Cette Maison: a reflexive, imaginative reckoning with the death of a loved one

The first feature by Haitian Canadian filmmaker Miryam Charles attempts to wring catharsis from the unresolved death of Charles’s teenage cousin, and does so in a poignant and formally intriguing fashion.

7 November 2022

By Sophia Satchell Baeza

Cette Maison (2022)
Sight and Sound

In her debut feature Cette Maison, Haitian Canadian filmmaker Miryam Charles returns to a site of personal tragedy and profound trauma for her family. The unresolved death of her teenage cousin Tessa, who was found hanged in 2008 in a suspected suicide, is the bruise at the heart of this slow, strange, beautiful film, which, ten years after the loss, stages a cathartic reckoning with the reverberations of grief and diasporic displacement. It uses film to create an alternative future for the dead girl and bring a family nearer to closure.

Shot on 16mm stock, this textured experimental work merges personal biography and diaristic landscape footage with staged re-enactments of Tessa’s life. Through theatrical indoor sets, distinctive props and stylised, often stilted dialogue, the film draws attention to its own construction as a fiction. “Choosing fiction,” Charles told Marius Hrdy in an interview for Notebook earlier this year, “really helped me to create some kind of distance, to actually find the courage to tell the story that I wanted to tell.”

Cette Maison visualises a speculative outcome for Tessa that shuttles us into the domain of the ghost story. Amid the jumbled layers of imagined scenarios and fading memories, the actress Schelby Jean-Baptiste brings Tessa to life with a muted, haunting performance that is largely delivered directly to camera or in emotive voiceover. “Anything is possible here” becomes a mantra, or an invocation, in the film – one that allows for magical-realist leaps that leave the film untethered to reality. But the film does pull back into real-life events outside of the tragedy, as when Tessa’s family gather around the television to witness the results of the 1995 Québec referendum on independence from Canada. As much as Cette Maison takes flight into fantasy, real life is never too far away.

Objects in the film also contain some indexical link to the real world, one that is felt, even if you don’t know the objects’ origins, in the aura of personal symbolism that emanates from them. The house of the title emerges as an imaginal space for the director’s confrontation with loss and displacement. Charles originally wanted to film in Tessa’s real family home but found it too painful; at one point, we see handheld diary footage of Charles driving around the building in the rain, unable to pluck up the courage to make the journey inside. Instead, the film recreates the domestic interiors through real family photographs, mementos, and “all kinds of trinkets that represent our past lives, our future lives”.

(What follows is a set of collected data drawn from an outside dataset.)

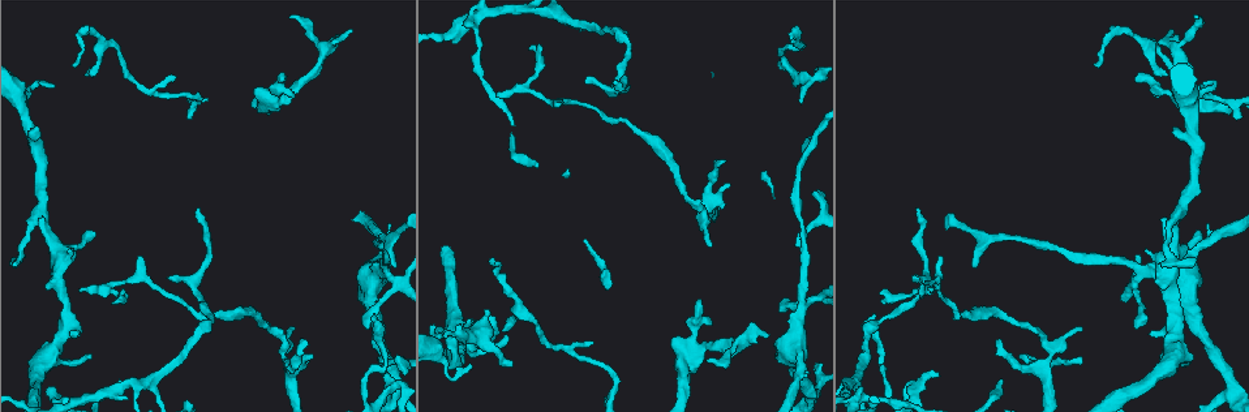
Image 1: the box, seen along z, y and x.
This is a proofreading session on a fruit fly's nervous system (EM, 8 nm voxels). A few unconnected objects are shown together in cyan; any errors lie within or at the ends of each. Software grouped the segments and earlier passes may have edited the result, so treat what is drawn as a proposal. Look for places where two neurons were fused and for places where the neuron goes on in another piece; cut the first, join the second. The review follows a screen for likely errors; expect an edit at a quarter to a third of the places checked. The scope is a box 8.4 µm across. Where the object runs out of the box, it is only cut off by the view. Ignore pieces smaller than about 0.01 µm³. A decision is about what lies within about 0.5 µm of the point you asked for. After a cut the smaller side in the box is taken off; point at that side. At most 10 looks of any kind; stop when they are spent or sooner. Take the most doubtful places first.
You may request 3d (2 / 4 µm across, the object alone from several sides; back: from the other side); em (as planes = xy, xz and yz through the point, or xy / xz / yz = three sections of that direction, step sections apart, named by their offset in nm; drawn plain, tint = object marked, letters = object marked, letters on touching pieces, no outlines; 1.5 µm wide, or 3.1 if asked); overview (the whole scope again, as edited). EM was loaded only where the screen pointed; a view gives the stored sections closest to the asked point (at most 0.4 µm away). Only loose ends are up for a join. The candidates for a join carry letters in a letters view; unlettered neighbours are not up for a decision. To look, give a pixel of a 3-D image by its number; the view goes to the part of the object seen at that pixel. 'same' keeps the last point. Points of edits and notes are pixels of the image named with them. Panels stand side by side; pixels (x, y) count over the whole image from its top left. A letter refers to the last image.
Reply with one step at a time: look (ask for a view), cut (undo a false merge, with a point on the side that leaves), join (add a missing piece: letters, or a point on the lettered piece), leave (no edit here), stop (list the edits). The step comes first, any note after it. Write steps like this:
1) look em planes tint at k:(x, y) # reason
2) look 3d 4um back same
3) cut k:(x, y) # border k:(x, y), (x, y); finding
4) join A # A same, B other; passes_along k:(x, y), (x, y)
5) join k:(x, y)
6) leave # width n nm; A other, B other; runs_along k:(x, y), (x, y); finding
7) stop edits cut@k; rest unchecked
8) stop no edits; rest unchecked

If the true-crime element is the aching centre of the film, Haiti is the spiritual homeland that encircles it, a space that is as much imagined as Tessa’s fantastical trajectory. Jean-Baptiste’s voiceover sets this up early, categorising the unfolding story as a “fluid journey through time and space”. This isn’t just a path between life and afterlife, past and future, but between several geographical spaces: Canada, the United States, and Haiti. Footage of lush Caribbean scenery, reminiscent of some of Charles’ early shorts, implies Haiti, although the critic Alexandra Martinez has pointed out that what we’re actually seeing is shots of Dominica. Evidently the verdant imagery functions as a stand-in for the family’s chimerical dreams of return. In one of the film’s most startling images, the body of Tessa, covered in a sheet, is superimposed on the mountainous scenery of ‘Haiti’, merging the child’s body with the landscape. Thanks to the magic of cinema, Charles implies, Tessa can make that journey home beside her mother. The film’s beauty also shines through in the scenes of intergenerational cooking and eating, the camera framing glistening plates of accra fritters and lalo – jute-leaf stew – to reclaim joy, tactility and pleasure for Tessa and her family.

As an act of remembering and restitution, Cette Maison is an admirable and imaginative work. But its construction from lacunae and stillness and its narrative ephemerality ultimately keep the viewer at a distance. Charles’s reliance on the remove of fiction to confront the project often translates into remoteness, hiding an emotional truth we’re not quite able to access. While we never actually see the director, her guiding presence is felt behind the camera, in the series of decisions – and indecisions – that shape the film. Cette Maison ultimately suggests that the question of how to tell a personal story of violence and loss is an impossible quandary, returned to again and again but never fully resolved.

► Cette Maison is in UK cinemas now.